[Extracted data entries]
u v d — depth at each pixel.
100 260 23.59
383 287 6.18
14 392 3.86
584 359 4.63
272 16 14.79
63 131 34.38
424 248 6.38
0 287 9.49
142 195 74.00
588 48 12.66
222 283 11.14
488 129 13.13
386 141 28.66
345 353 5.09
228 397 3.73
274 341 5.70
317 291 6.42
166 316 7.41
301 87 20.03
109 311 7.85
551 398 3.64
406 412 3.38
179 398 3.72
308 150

▶ [Work to complete] Using the entries above, give again each line from the one containing "63 131 34.38" through the last line, exactly and only those.

▶ [Task response]
63 131 34.38
424 248 6.38
0 287 9.49
142 195 74.00
588 48 12.66
222 283 11.14
488 129 13.13
386 141 28.66
345 353 5.09
228 397 3.73
274 341 5.70
317 291 6.42
166 316 7.41
301 87 20.03
109 311 7.85
551 398 3.64
406 412 3.38
179 398 3.72
308 150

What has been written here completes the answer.